PARTS OF THE EXERCISE -
- 1) According to the toddler text, what did the writer first swear about TV?
- 2) Pick up the toddler text after its final sentence and keep writing it.

Moana (Specifically the Rock’s character, Maui) and Olaf are very popular in our house. We almost always get a request to listen to “Ma” (maui) or “O” (olaf) while eating. She’s starting to get into Anna and Elsa “Els” too. I aim for no TV during the week, and will let her watch a little on weekends, but she will sit down and watch Frozen and Moana start to finish which helps if it’s freezing or one of us is sick and we’re stuck inside. I try to make it more interactive so we’ll talk about what we see. It’s so fun to snuggle and watch a movie, and I initially swore that she’d have zero TV before 18 months, and then I became a mom. Never say never.
Temper tantrums are something we haven’t dealt with (not even once, can’t believe it!), but I know they’re going to hit us at some point. She’s gotten a little fussy in her high chair a handful of times, but it’s usually because she’s tired. I try to redirect, but if I take something away or tell her no, she doesn’t act out. I know we’re not in the clear on this one, but that’s where we are right now. My advice, or what I think/hope I’d do, is tell her I understand she’s upset and offer another option. Easier said than done, I’m sure.

INFORMATION SHOWN -

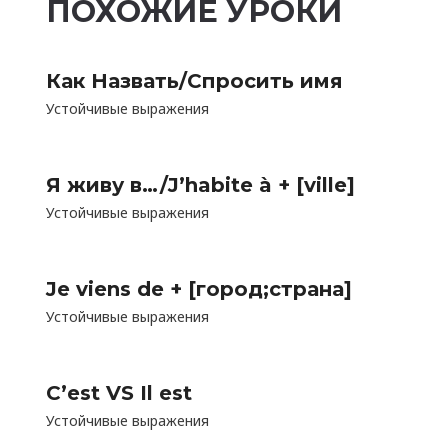
ПОХОЖИЕ УРОКИ
Как Назвать/Спросить имя
Устойчивые выражения
Я живу в…/J’habite à + [ville]
Устойчивые выражения
Je viens de + [город;страна]
Устойчивые выражения
C’est VS Il est
Устойчивые выражения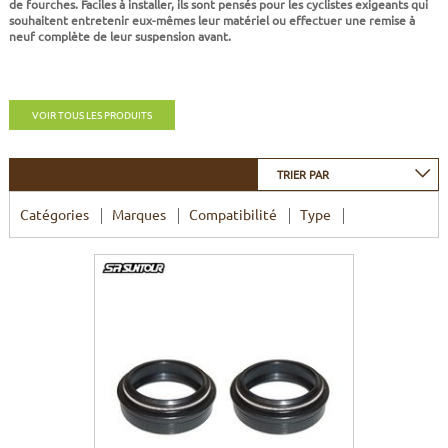
de fourches. Faciles à installer, ils sont pensés pour les cyclistes exigeants qui
CADRES
ECRANS
SOINS DU CORPS
AUTOCOLLANTS
souhaitent entretenir eux-mêmes leur matériel ou effectuer une remise à
neuf complète de leur suspension avant.
PURE DAYS
BATTERIES
ETUDE POSTURALE
GOODIES
CADRES E-BIKE
SUPPORTS
VOIR TOUS LES PRODUITS
MOTEURS
TRIER PAR
Catégories
Marques
Compatibilité
Type
COMMANDES DÉPORTÉES
CABLES ÉLECTRIQUES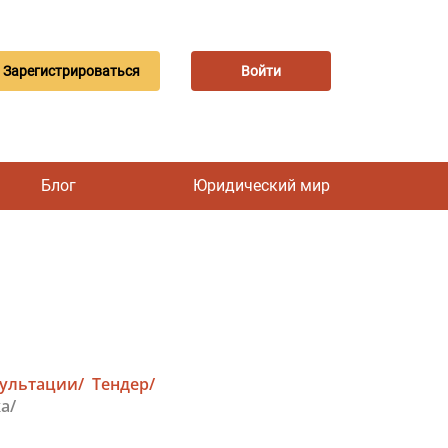
Зарегистрироваться
Войти
Блог
Юридический мир
сультации/
Тендер/
а/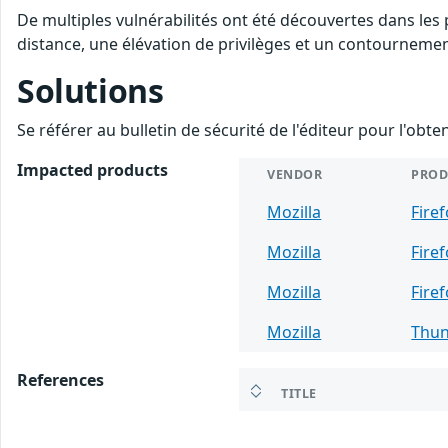
De multiples vulnérabilités ont été découvertes dans les
distance, une élévation de privilèges et un contournement
Solutions
Se référer au bulletin de sécurité de l'éditeur pour l'obt
Impacted products
VENDOR
PROD
Mozilla
Fire
Mozilla
Fire
Mozilla
Fire
Mozilla
Thun
References
TITLE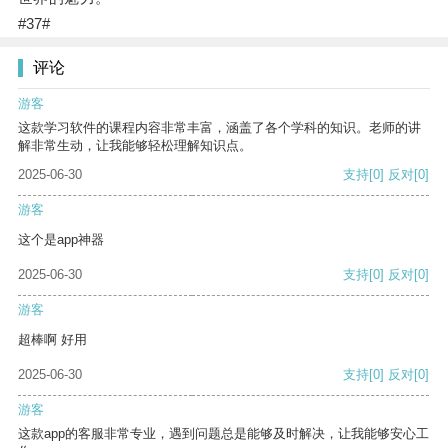
#37#
评论
游客
这款学习软件的课程内容非常丰富，涵盖了各个学科的知识。老师的讲
解非常生动，让我能够轻松理解知识点。
2025-06-30
支持
[0]
反对
[0]
游客
这个是app神器
2025-06-30
支持
[0]
反对
[0]
游客
超棒啊 好用
2025-06-30
支持
[0]
反对
[0]
游客
这款app的客服非常专业，遇到问题总是能够及时解决，让我能够安心工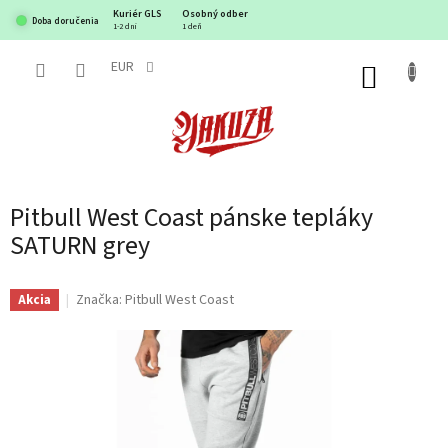
Prejsť
Kuriér GLS
Osobný odber
Doba doručenia
na
1-2 dni
1 deň
obsah
EUR
NÁKUP
KOŠÍK
Pitbull West Coast pánske tepláky
SATURN grey
Značka:
Pitbull West Coast
Akcia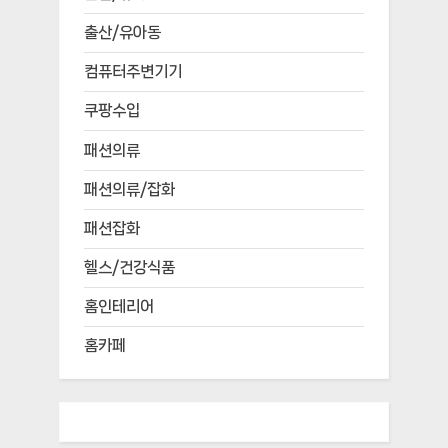
출산/유아동
컴퓨터주변기기
쿠팡수입
패션의류
패션의류/잡화
패션잡화
헬스/건강식품
홈인테리어
홈카페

OUTPUTS FOR THE TASKS -
- 1) That her daughter would have zero TV before 18 months.

- 2)
She loves animals, so the zoo is always a hit. During summer, we’d do that, the park, her water table, and just get outside as much as possible. I’m struggling with the cold weather and truthfully getting a little bored, but every Saturday, we were at Big City Readers the last few months, and it was the perfect morning activity. Museums can be tough since she’s not walking yet, but I’m determined to get out more.
6. Motherhood after 16 months
It took a while to find my place in motherhood and to feel like I was any good at it. As someone who had a lot of experience with babies (I started babysitting at 13 and nannied through my early 20s), I was sure I’d be able to take my daughter out to do things and that’s just not what our first year looked like. It was really lonely and isolating, and for the longest time, I felt like I failed as a mom. Loving Margot was so, so easy. Even after she’d cry and cry before bed, she’d finally settle down and fall asleep on me and nothing else mattered. Those moments are the best.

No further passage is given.